После двух суток без сна меня сморило. В тепле подвала я уснул, оставив за собой все тяготы прожитого на фронте дня. Мне снились улицы моего города, цветущие каштаны и веселый взгляд матери, которая так не хотела, чтобы я уходил на фронт. Мысленно я писал ей письма, а уже позже в минуту отдыха эти мысли переносил на бумагу.
Крамер был опытным и мудрым офицером. Он любил Германию, но ненавидел нацистов, которые развязали эту войну. Он точно знал, какую цену мы заплатим, когда русские сломают нам хребет и войдут в Германию, чтобы уничтожить, родившийся там нацизм. Из разговоров с обер – лейтенантом, я находил для себя все новые и новые открытия и немного стал соображать, что наше присутствие в России обернется нам огромными неприятностями.
Наш гарнизон был уже месяц в окружении, и нам верилось в то, что состоится чудо, и русские нас выпустят из кольца. А возможно, обер – лейтенанту Крамеру хотелось знать, насколько я обстрелян, и что собой представляю, не как художник, а как солдат. Я на фронте был целых три месяца и у меня был достаточный опыт выживания в экстремальных условиях. Мне было уже не так страшно, как в первые дни службы, когда я умирал по двенадцать раз за день. Многие из моих боевых камрадов сложили головы, но этот рок обходил меня стороной, словно я был заговоренный. К моему удивлению, я был жив, бодр и здоров.

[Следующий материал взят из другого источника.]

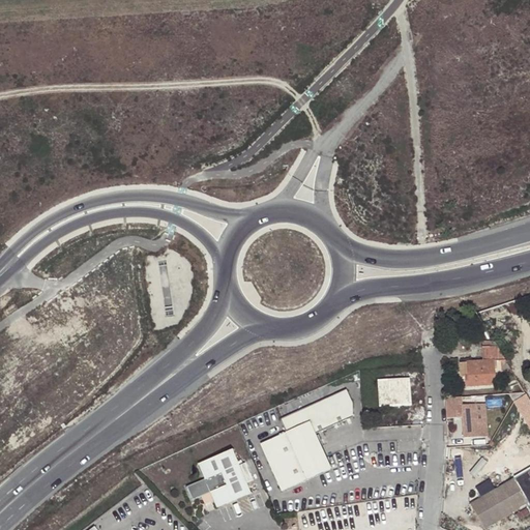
[(495,361),(506,361),(498,347),(481,348),(482,362),(467,363),(468,375),(466,375),(468,387),(496,385),(495,361)]
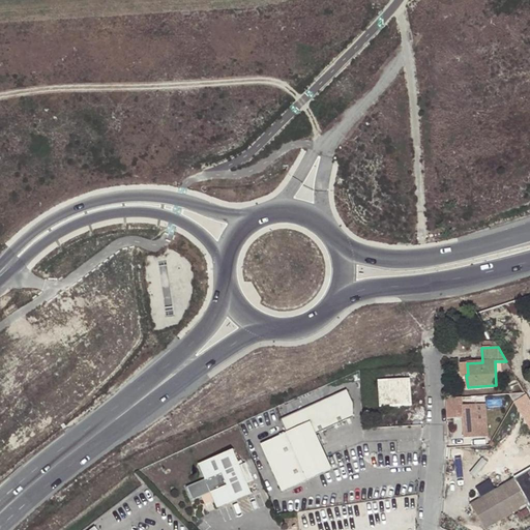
[(411,405),(409,378),(377,380),(379,407),(411,405)]
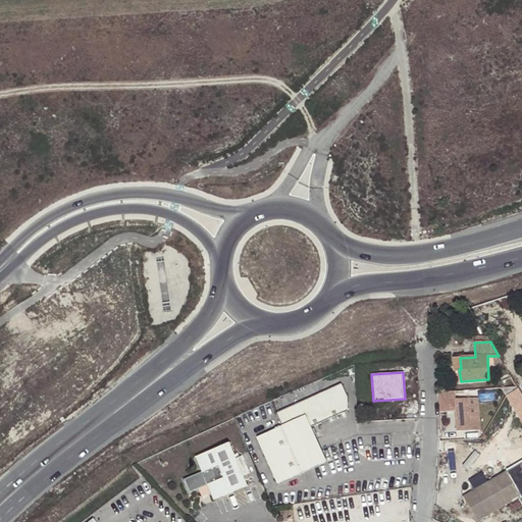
[(281,428),(257,439),(278,485),(326,463),(311,428),(347,411),(347,398),(341,384),(276,416),(281,428)]
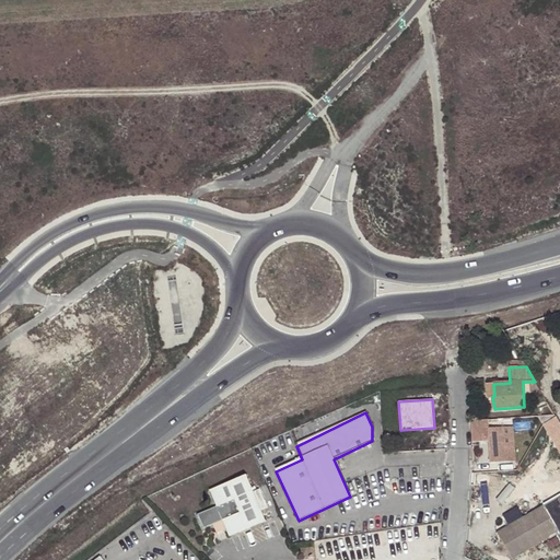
[(559,422),(557,418),(544,427),(559,453),(559,422)]
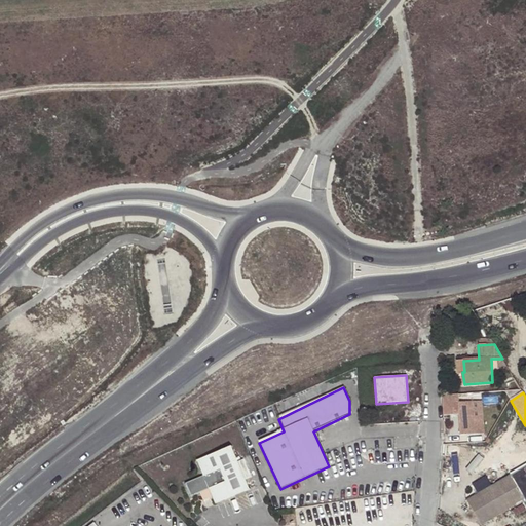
[(459,403),(459,393),(447,395),(449,415),(458,415),(460,435),(476,434),(473,402),(459,403)]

Огонь в районе Кройцерштрассе не стихал уже целую неделю. За пулеметным треском, воздух изредка разрывался нашими восьмидесяти восьми миллиметровыми зенитными выстрелами, которые прошивали русские танки до самого моторного отсека. От нашего подвала, где мы укрывались, до места боевого столкновения было с километр. Обер – лейтенант Крамер короткими перебежками вел меня за собой, пока мы не оказались на небольшой высотке, которая поросла мелким кустарником. Это была первая линия обороны. Она имела извилистую форму и проходила поперек города, разделив его на две зоны. Отсюда в бинокль было хорошо видно окопы большевиков. Сожженные и разрушенные войной дома, определялись по русским печам вдоль улицы. Город горел, заволакивая всю местность дымом.

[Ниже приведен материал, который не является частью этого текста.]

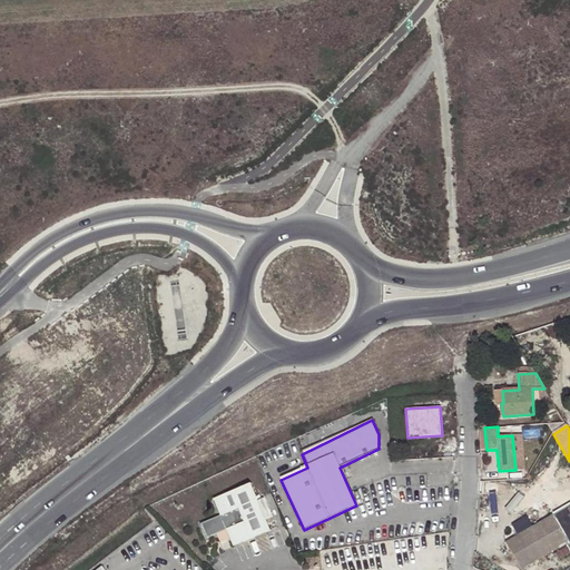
[(247,481),(212,497),(219,514),(200,523),(206,537),(225,529),(233,548),(269,532),(247,481)]
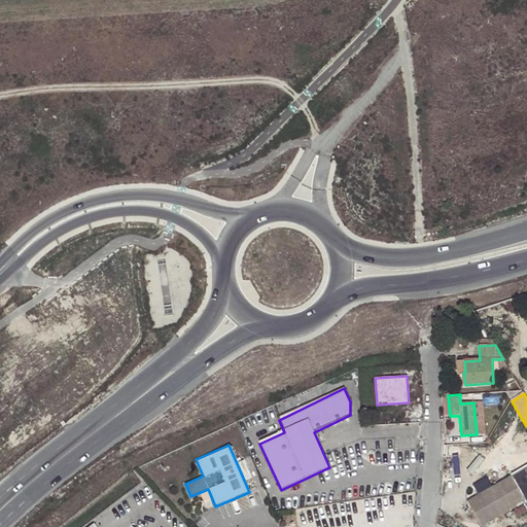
[(526,466),(523,469),(517,460),(473,486),(479,495),(467,501),(483,526),(498,526),(526,511),(526,466)]
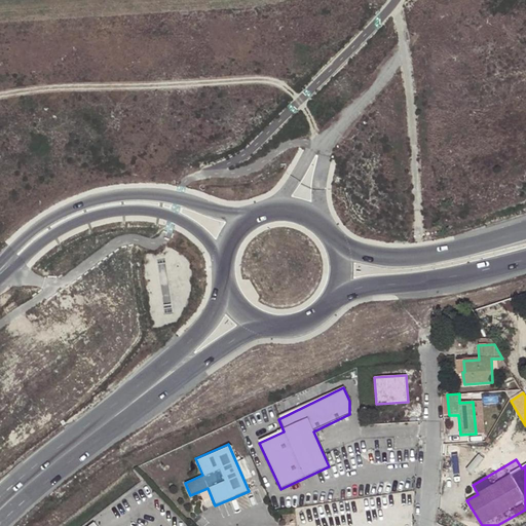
All buildings are outlined.
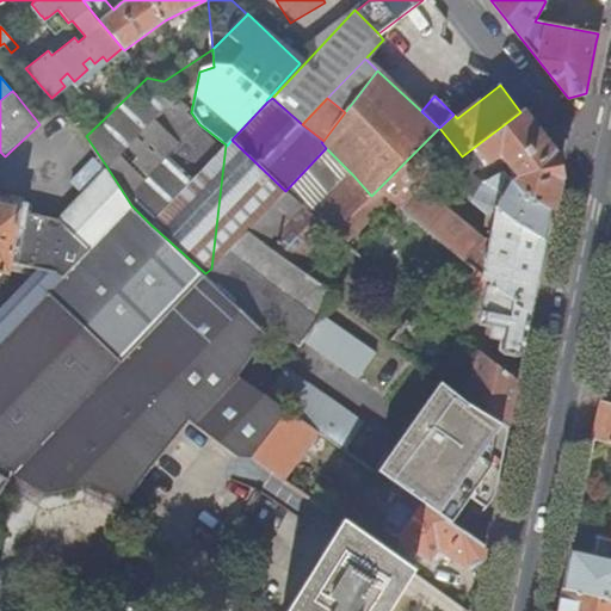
[(519,177),(516,180),(526,193),(551,210),(557,181),(553,154),(520,112),(462,156),(440,173),(473,199),(483,181),(485,181),(473,171),(485,161),(487,165),(501,154),(519,177)]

– Ну что скажешь Кристиан, – спросил меня Крамер, – тебе страшно?
– Уже нет герр обер— лейтенант! Я давно перестал бояться. Привычка…
Крамер ухмыльнулся, и посмотрев на меня, сказал:
– Не боятся только идиоты, которые гибнут в первом же бою. Страх потерять свою жизнь, должен сделать из тебя Петерсен, настоящего разведчика. Настоящую боевую машину смерти!

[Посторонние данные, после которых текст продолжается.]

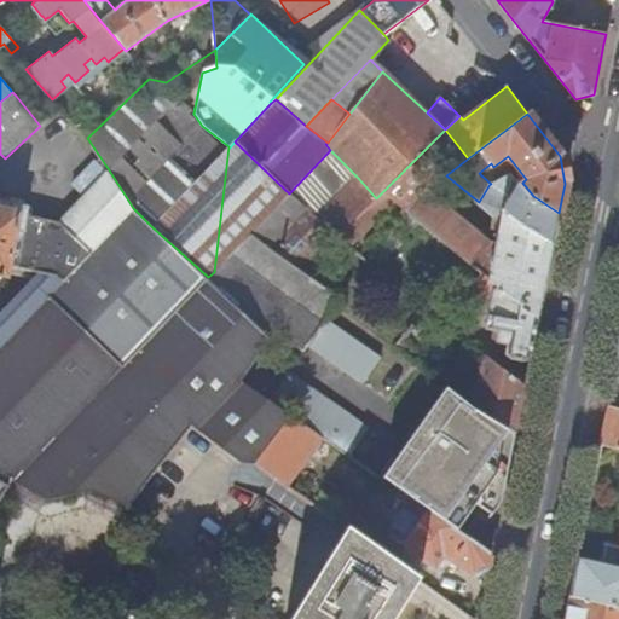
[(468,158),(445,129),(421,154),(443,172),(446,175),(468,158)]
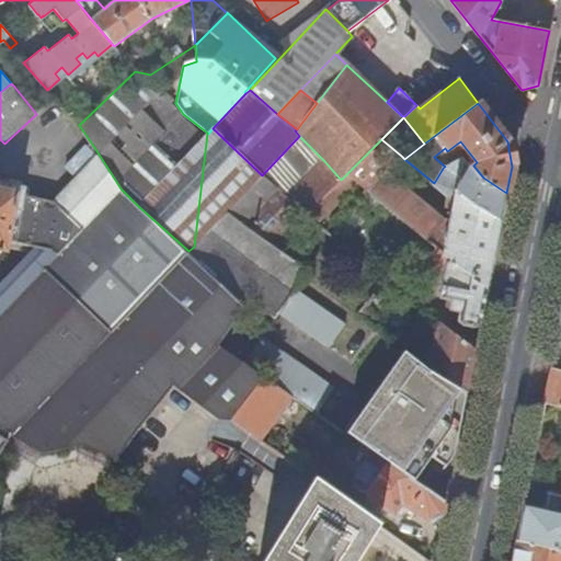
[(194,247),(227,212),(262,175),(213,128),(208,134),(207,133),(194,247)]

Не прошло и дести минут, как на наших глазах стали разворачиваться трагические события. В бинокль отчетливо было видно поле боя, благо наша артиллерия сожгла все дома русских на рубеже прикосновения с «Иванами». Какой— то одинокий танк, ворвавшись в город, на какое— то мгновение застыл, как бы определяясь с целью. Замаскированное за кирпичной стеной противотанковое орудие не заставило ждать.